The basic idea is to sweep through each vertex in order, on each vertex the alogrithm do three actions:
a) whether insert an diagonal from itself to the helper of the edge immediately below it
b) update the helper to itself
c) update the edge incident to it to the BR tree (may delete, insert or replace)
Extract Monotonic Sub-polygons
After finished the above step, we got a graph and each empty loop is a monotonic polygon. We need identify them and triangulate it.
For each original edge, we think of it as one-way. In this demo, we use ccw direction. For each diagonal inserted,
we think of it two-way.
Starting from any vertices, proceed in ccw direction, choose the diagonal or original egde which turns largest degree. We will reach back
our starting vertex finally with a empty sub polygon. Therefore we have lots of way to identify each subpolygon.

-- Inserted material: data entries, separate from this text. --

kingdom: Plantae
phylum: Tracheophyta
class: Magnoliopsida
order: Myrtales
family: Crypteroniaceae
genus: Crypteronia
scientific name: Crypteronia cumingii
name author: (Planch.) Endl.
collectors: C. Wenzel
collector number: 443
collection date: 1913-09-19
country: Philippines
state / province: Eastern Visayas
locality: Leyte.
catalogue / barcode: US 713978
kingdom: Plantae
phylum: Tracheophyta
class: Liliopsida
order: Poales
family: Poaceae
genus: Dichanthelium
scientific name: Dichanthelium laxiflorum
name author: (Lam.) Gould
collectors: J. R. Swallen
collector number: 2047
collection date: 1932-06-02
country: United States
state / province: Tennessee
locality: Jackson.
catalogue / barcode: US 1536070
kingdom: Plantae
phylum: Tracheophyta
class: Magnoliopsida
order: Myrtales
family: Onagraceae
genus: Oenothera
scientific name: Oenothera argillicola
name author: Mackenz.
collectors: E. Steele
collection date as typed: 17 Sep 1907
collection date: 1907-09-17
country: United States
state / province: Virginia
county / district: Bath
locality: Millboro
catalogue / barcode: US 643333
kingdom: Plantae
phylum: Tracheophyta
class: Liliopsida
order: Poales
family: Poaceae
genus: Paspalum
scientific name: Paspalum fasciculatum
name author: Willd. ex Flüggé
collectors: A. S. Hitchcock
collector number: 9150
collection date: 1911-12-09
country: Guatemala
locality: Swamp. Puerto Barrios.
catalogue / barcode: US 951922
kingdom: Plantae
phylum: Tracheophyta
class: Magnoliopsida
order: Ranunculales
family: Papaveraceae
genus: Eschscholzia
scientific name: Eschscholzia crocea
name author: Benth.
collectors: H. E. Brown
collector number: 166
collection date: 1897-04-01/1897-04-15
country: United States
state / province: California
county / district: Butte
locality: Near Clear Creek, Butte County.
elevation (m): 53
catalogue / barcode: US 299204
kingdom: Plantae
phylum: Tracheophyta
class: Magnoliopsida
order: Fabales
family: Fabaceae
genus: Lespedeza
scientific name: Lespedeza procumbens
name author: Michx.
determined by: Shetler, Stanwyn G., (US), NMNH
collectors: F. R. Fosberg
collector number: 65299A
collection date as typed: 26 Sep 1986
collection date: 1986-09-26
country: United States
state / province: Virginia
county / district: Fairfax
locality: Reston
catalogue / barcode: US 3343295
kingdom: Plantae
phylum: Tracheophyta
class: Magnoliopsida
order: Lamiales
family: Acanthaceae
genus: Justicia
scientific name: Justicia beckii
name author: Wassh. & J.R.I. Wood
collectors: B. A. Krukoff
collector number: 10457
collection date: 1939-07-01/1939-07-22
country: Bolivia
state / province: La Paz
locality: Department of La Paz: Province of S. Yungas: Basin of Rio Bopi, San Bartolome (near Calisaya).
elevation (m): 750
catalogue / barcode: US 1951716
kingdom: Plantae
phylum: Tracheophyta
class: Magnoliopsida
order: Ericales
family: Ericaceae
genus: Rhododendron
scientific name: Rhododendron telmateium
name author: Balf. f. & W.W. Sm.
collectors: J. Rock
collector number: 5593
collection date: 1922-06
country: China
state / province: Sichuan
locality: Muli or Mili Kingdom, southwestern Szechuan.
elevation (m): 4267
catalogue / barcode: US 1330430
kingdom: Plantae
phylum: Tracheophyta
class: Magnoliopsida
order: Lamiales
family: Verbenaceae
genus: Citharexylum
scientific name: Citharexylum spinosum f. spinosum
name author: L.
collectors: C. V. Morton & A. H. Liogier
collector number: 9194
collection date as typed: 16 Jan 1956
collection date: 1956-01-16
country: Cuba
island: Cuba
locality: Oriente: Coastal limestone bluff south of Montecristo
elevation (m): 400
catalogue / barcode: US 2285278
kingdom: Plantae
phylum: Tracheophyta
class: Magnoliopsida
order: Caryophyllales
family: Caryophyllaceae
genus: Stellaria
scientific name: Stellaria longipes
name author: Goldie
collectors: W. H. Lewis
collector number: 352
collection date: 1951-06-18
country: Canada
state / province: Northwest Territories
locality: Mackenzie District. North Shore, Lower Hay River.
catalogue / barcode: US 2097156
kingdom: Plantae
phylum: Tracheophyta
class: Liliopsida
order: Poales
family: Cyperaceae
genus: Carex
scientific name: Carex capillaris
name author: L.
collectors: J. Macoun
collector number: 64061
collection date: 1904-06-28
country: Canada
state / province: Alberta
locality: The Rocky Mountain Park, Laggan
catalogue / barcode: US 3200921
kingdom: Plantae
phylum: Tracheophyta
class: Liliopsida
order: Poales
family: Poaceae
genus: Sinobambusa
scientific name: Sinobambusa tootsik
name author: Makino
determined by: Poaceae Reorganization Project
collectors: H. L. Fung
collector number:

In this demo, we scan through the sorted array in last step again,
for start vertex extract all sub polygons with the as its leftmost extreme vertex
for "merge vertex" and "regular vertex", if there are some edges or diagonals unvisited, proceed along that edge or diagonal identify the missing sub polygon
This is equivalent to traversing a graph, therefore cost O(edges). Notice there only two edges for each vertex and at most O(n) diagonals totally. Thus it cost O(n).
Triangulate Monotonic Polygon
The demo follows the algorithm in note by David Mount.
The basic idea is scan through all vertex along monotonic direction, connect the current vertex to previous vertices it can see.
And after ignoring all connected vertices, the remainning vertices will form another monotone sub polygon to work on .
During scanning, we maintain two data structures:
a) a sorted list of vertices of polygon according to x coodinates
b) a stack accommodates all vertices accumulated from previous step which are not connected.
The stack is for temporarily store vertices cannot been seen from previously processed vertices. We keep checking the stack top one or two to see if there is some chance some accumulated vertices can be seen.
Since each vertex will be pushed and poped only once and sometimes peeked O(n). However the total times of peeking all vertices on the stack will be O(n). Therefore it cost O(n).